Open Access Article
Cameron J. Douglas
ab and
Ciaran P. Seath
*a
aDepartment of Chemistry, Wertheim UF Scripps, Jupiter, Florida 33418, USA. E-mail: cseath@ufl.edu; cseath@scripps.edu
bThe Skaggs Graduate School of Chemical and Biological Sciences, 120 Scripps Way, Jupiter, FL 33458, USA
First published on 10th November 2025
Omics analysis has become an indispensable tool for researchers in the life sciences, enabling the study of DNA, RNA, and proteins and how they respond to cellular stimulus. Many methods of data analysis exist for the generation and characterization of gene lists, however, selection of genes for further investigation is still heavily influenced by prior knowledge, with practitioners often studying well characterized genes, reinforcing bias in the literature. Here, we have developed an open-source, R package for impartial ranking of gene lists derived from omics analysis that we term deciphering scientific discoveries (DeSciDe). We applied a pipeline that sorts a gene list first by precedence, which we define as co-occurrence of the gene with pre-defined search terms in publications. We then rank gene lists by connectivity, an underutilized metric for how related a gene is to other enriched genes. The combination of these rankings by scatterplot provides a method for gene selection by simple visual analysis. We apply this analysis method to published Omics datasets, identifying novel avenues for investigation. Further, using this method we have been able to assign a novel loss of function role for the histone mutation H2A E92K.
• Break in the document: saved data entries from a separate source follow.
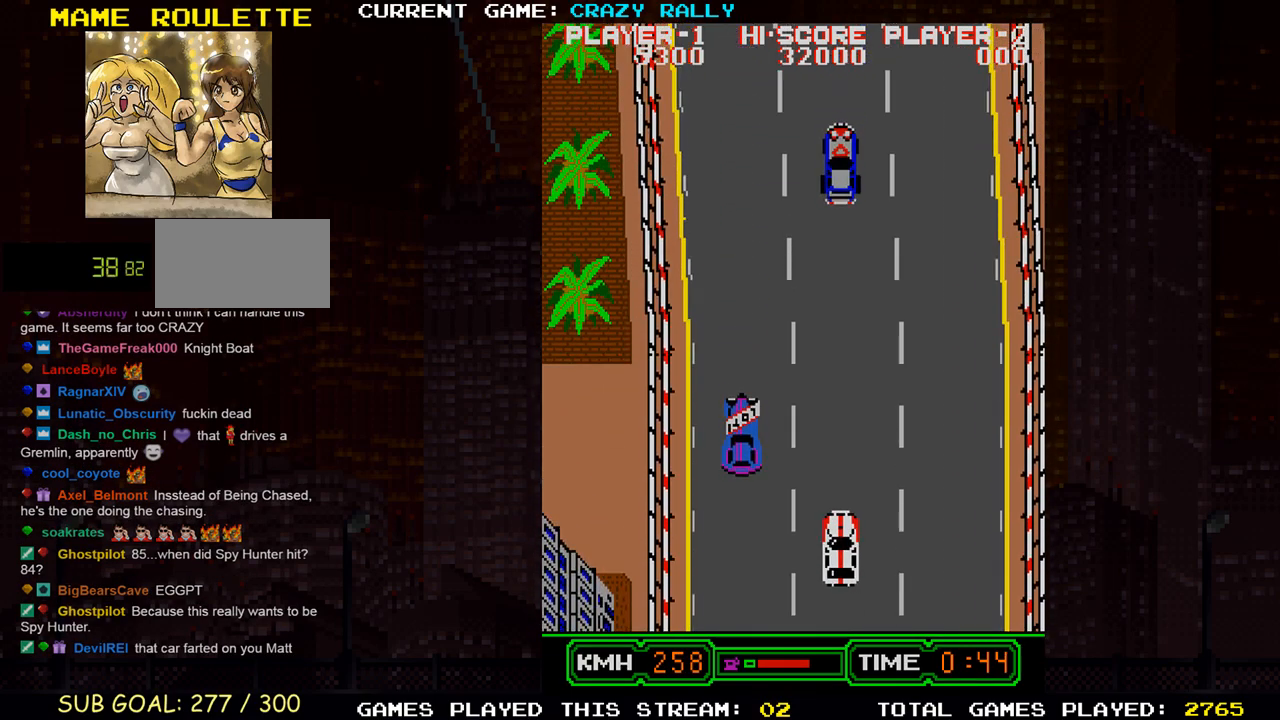
{"buttons": ["SQUARE"], "left_stick": "left", "events": [[233, "left_stick", "right"], [350, "left_stick", "center"], [417, "left_stick", "left"]]}
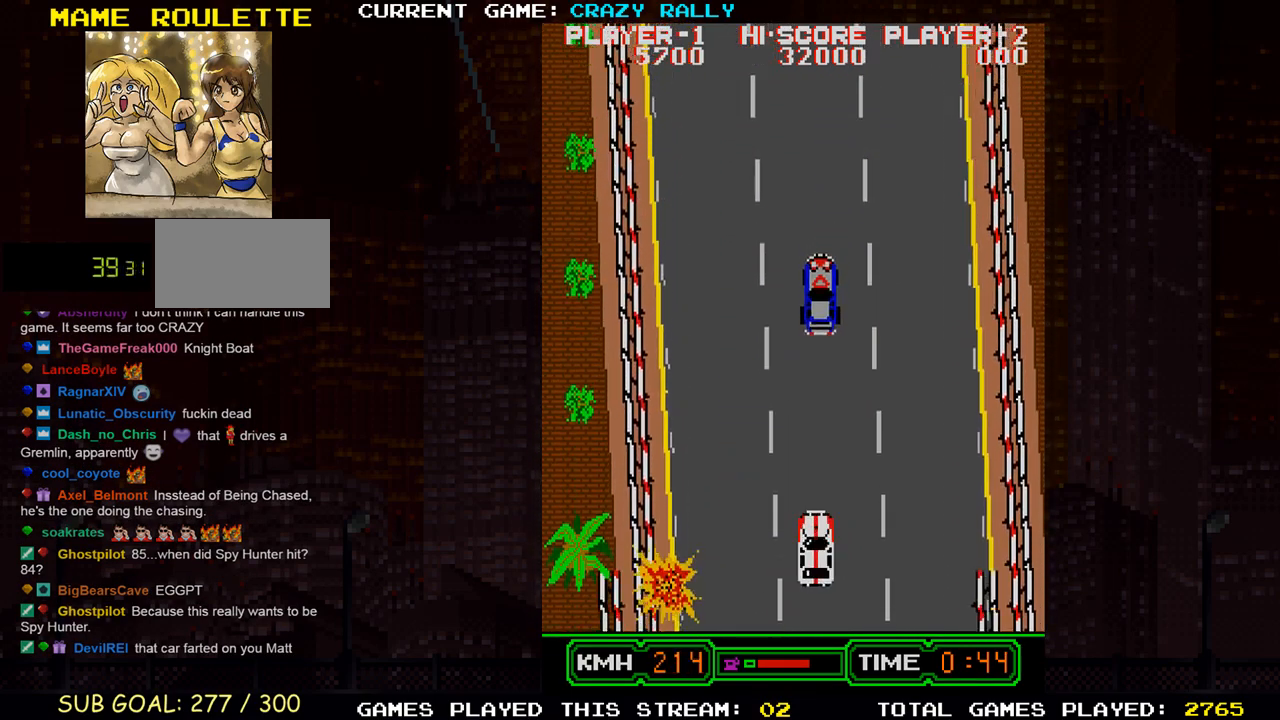
{"buttons": ["SQUARE"], "left_stick": "center", "events": [[133, "left_stick", "center"], [317, "left_stick", "left"], [450, "left_stick", "center"]]}
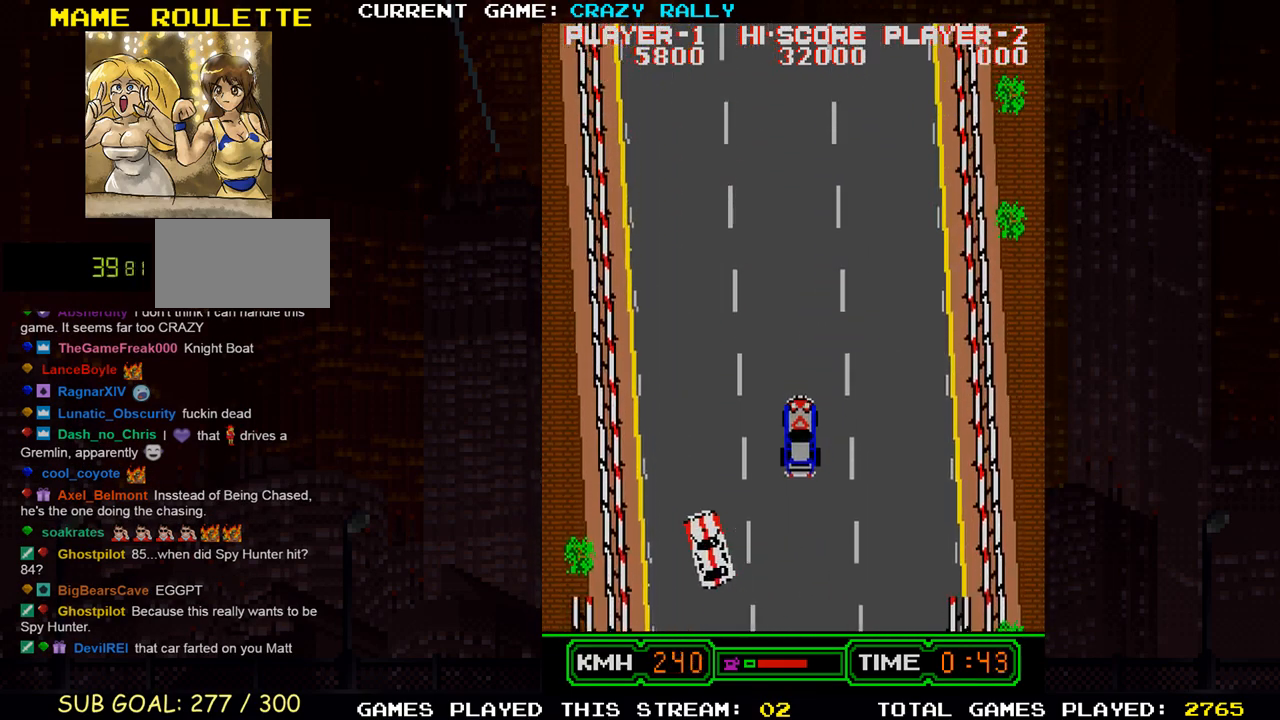
{"buttons": ["SQUARE"], "left_stick": "left", "events": [[83, "left_stick", "right"], [383, "left_stick", "center"], [450, "left_stick", "left"]]}
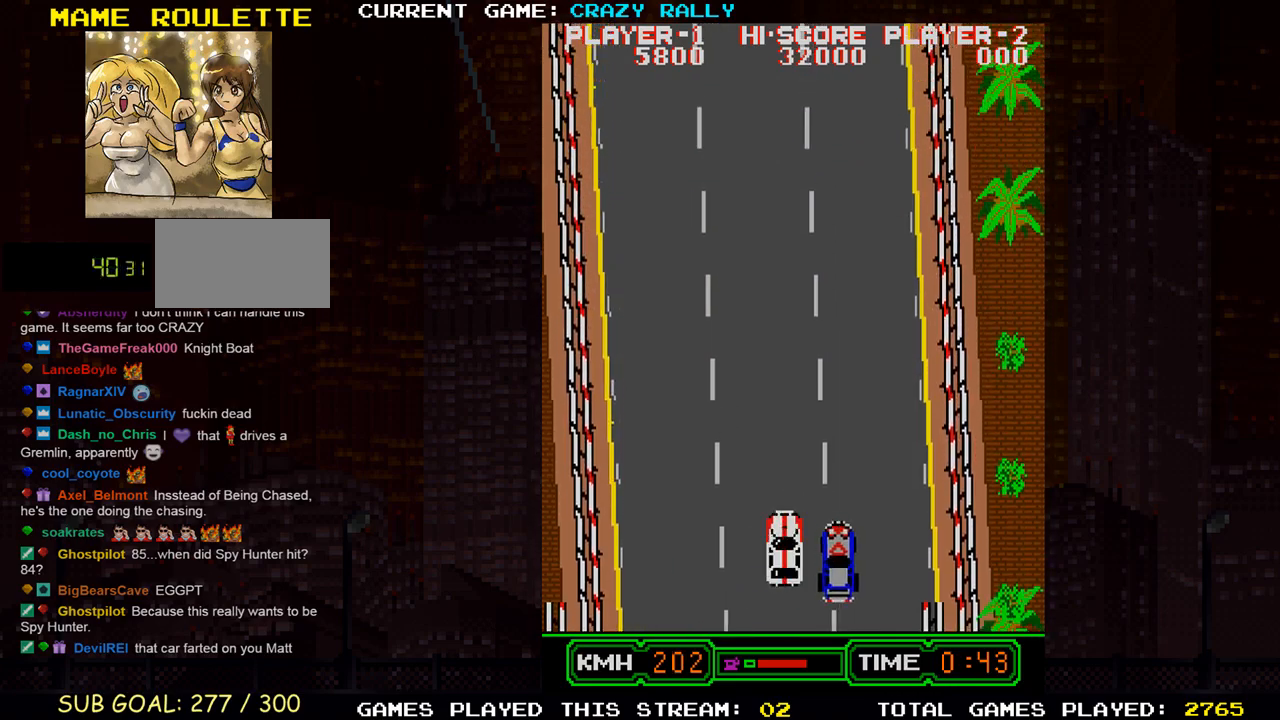
{"buttons": ["SQUARE"], "left_stick": "center", "events": [[17, "left_stick", "center"]]}
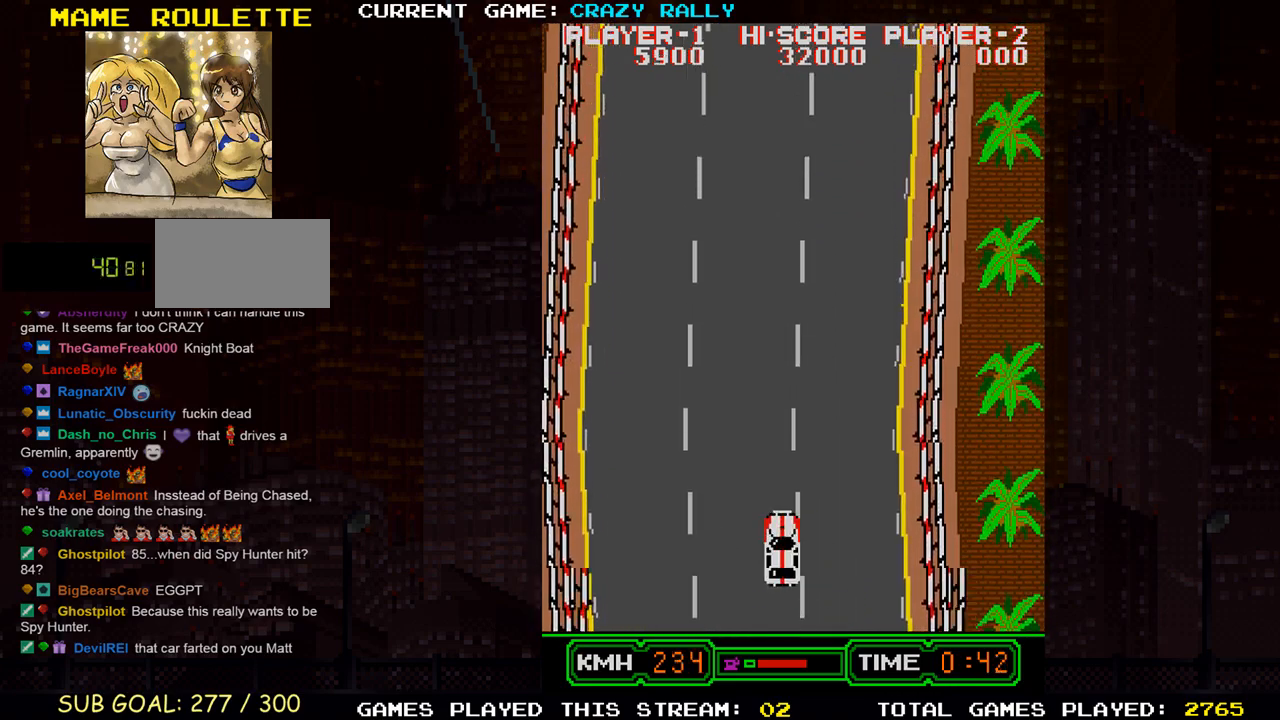
{"buttons": ["SQUARE"], "left_stick": "center", "events": []}
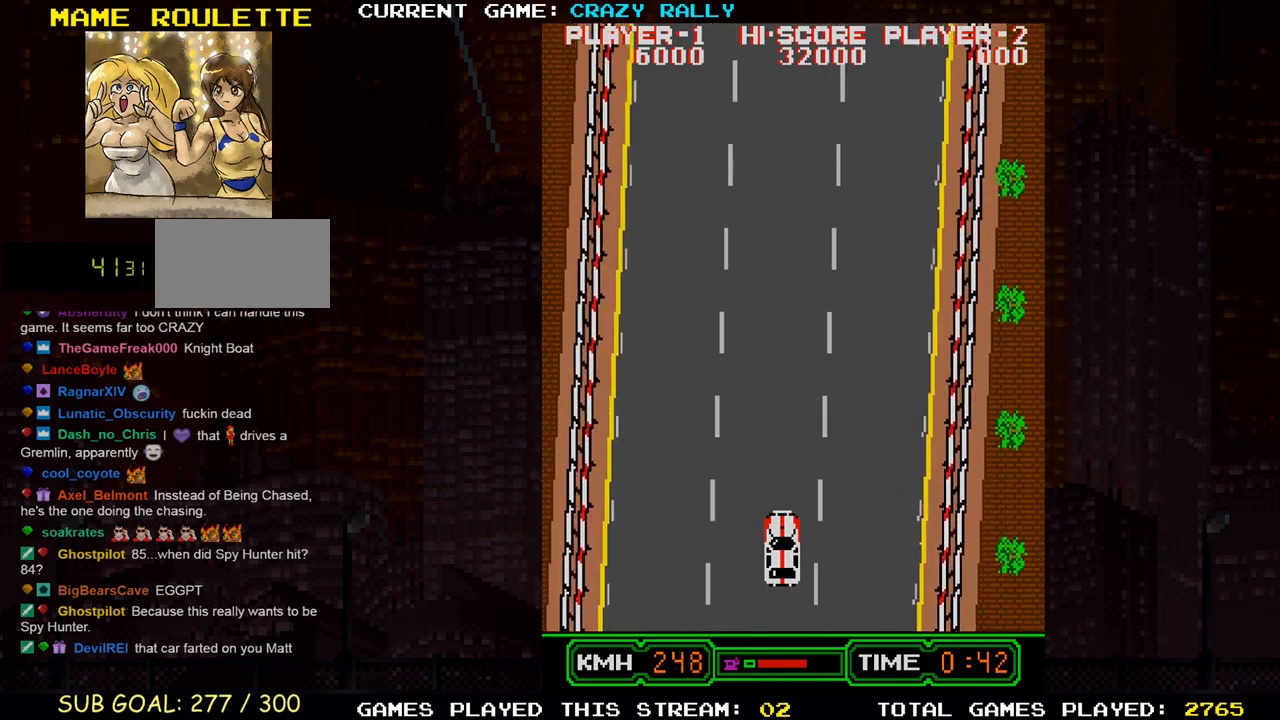
{"buttons": ["SQUARE"], "left_stick": "center", "events": []}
When studying gene lists from omics analyses, it can be valuable to search for interactions between enriched genes to aid users in assigning molecular mechanisms. These physical interactions are typically explored using STRING analysis, where genes are plotted as interconnected nodes. This tool is enabling when studying small lists of genes, but the graphical output becomes unwieldy and challenging to deconvolute when large numbers of interconnected genes are present, limiting the use of the tool when analysing lists with greater than 50 hits.
Based on these limitations, end users of omics methods have an urgent need for tools to aid in unbiased selection of gene hits for follow up studies. In considering this need we identified several requirements; (1) a method must incorporate the cellular stimulus or pathway that is being studied; (2) the method should be able to assign value to interactions between genes; (3) the program must be readily available and applicable to many different experimental types.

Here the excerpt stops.